◆ WORK TO COMPLETE: If an entry below contains an image, drop the image and retype the rest exactly.

◆ AVAILABLE RECORDS:

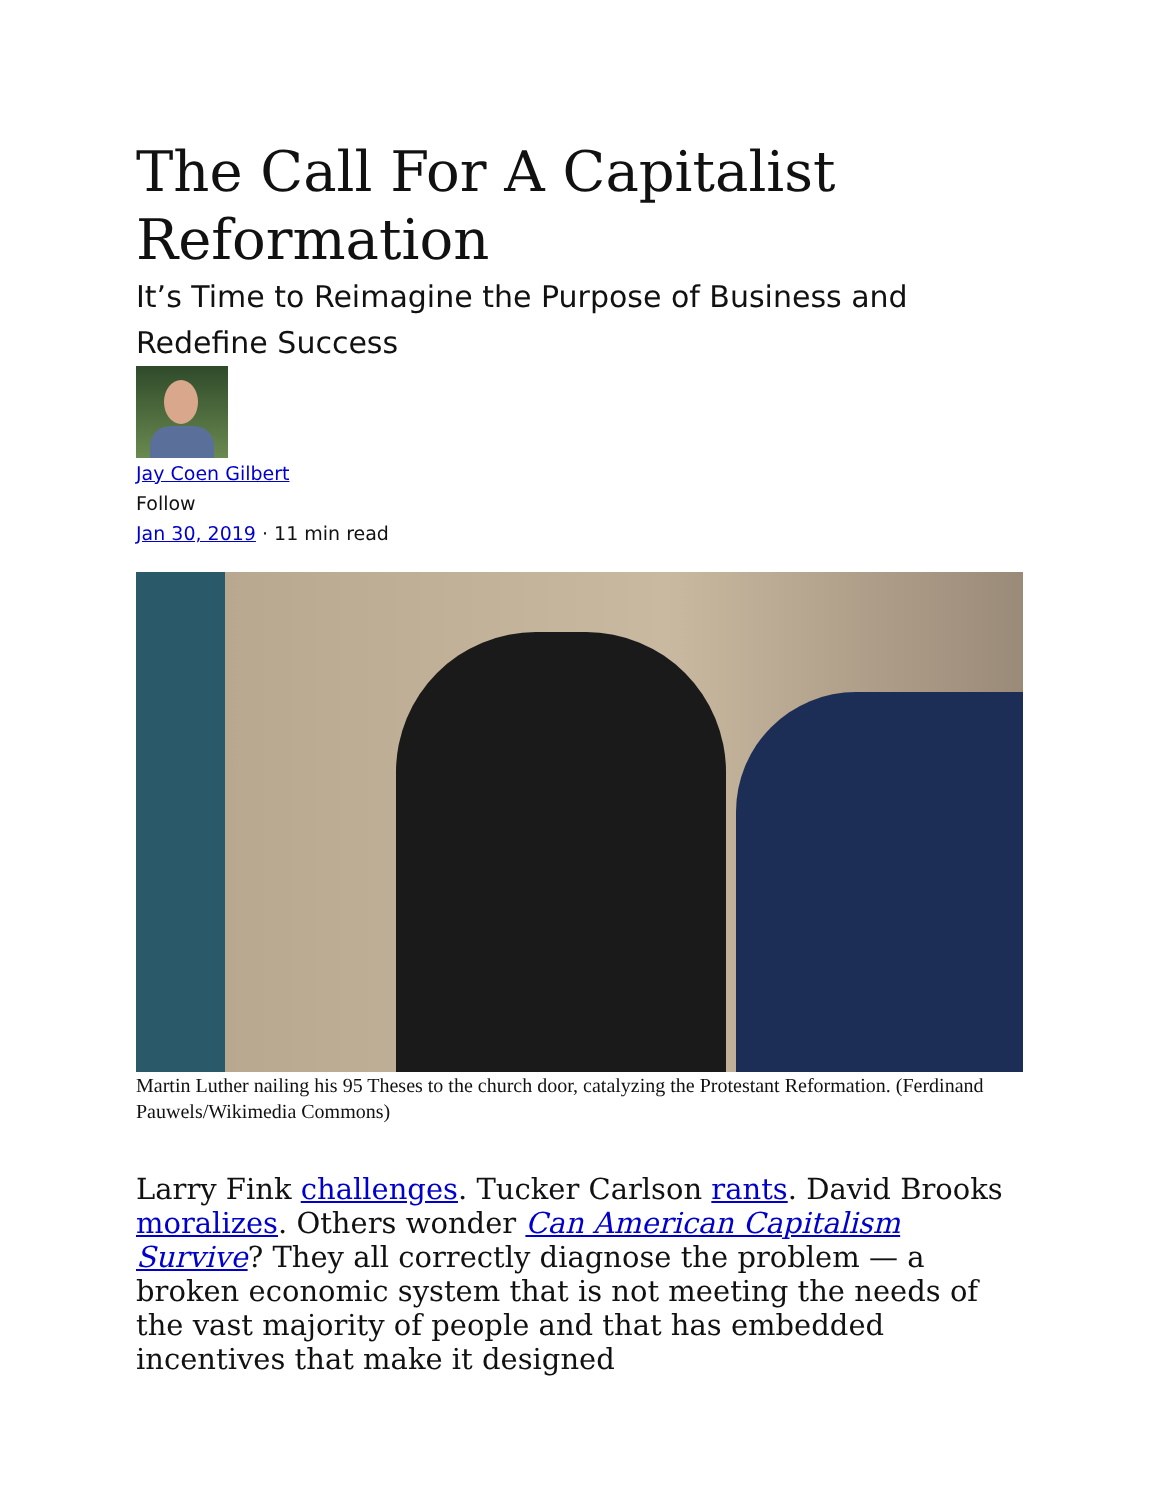The Call For A Capitalist Reformation
It’s Time to Reimagine the Purpose of Business and Redefine Success
Jay Coen Gilbert
Follow
Jan 30, 2019 · 11 min read
Martin Luther nailing his 95 Theses to the church door, catalyzing the Protestant Reformation. (Ferdinand Pauwels/Wikimedia Commons)
Larry Fink challenges. Tucker Carlson rants. David Brooks moralizes. Others wonder Can American Capitalism Survive? They all correctly diagnose the problem — a broken economic system that is not meeting the needs of the vast majority of people and that has embedded incentives that make it designed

◆ EXPECTED ANSWER:
The Call For A Capitalist Reformation
It’s Time to Reimagine the Purpose of Business and Redefine Success
Jay Coen Gilbert
Follow
Jan 30, 2019 · 11 min read
Martin Luther nailing his 95 Theses to the church door, catalyzing the Protestant Reformation. (Ferdinand Pauwels/Wikimedia Commons)
Larry Fink challenges. Tucker Carlson rants. David Brooks moralizes. Others wonder Can American Capitalism Survive? They all correctly diagnose the problem — a broken economic system that is not meeting the needs of the vast majority of people and that has embedded incentives that make it designed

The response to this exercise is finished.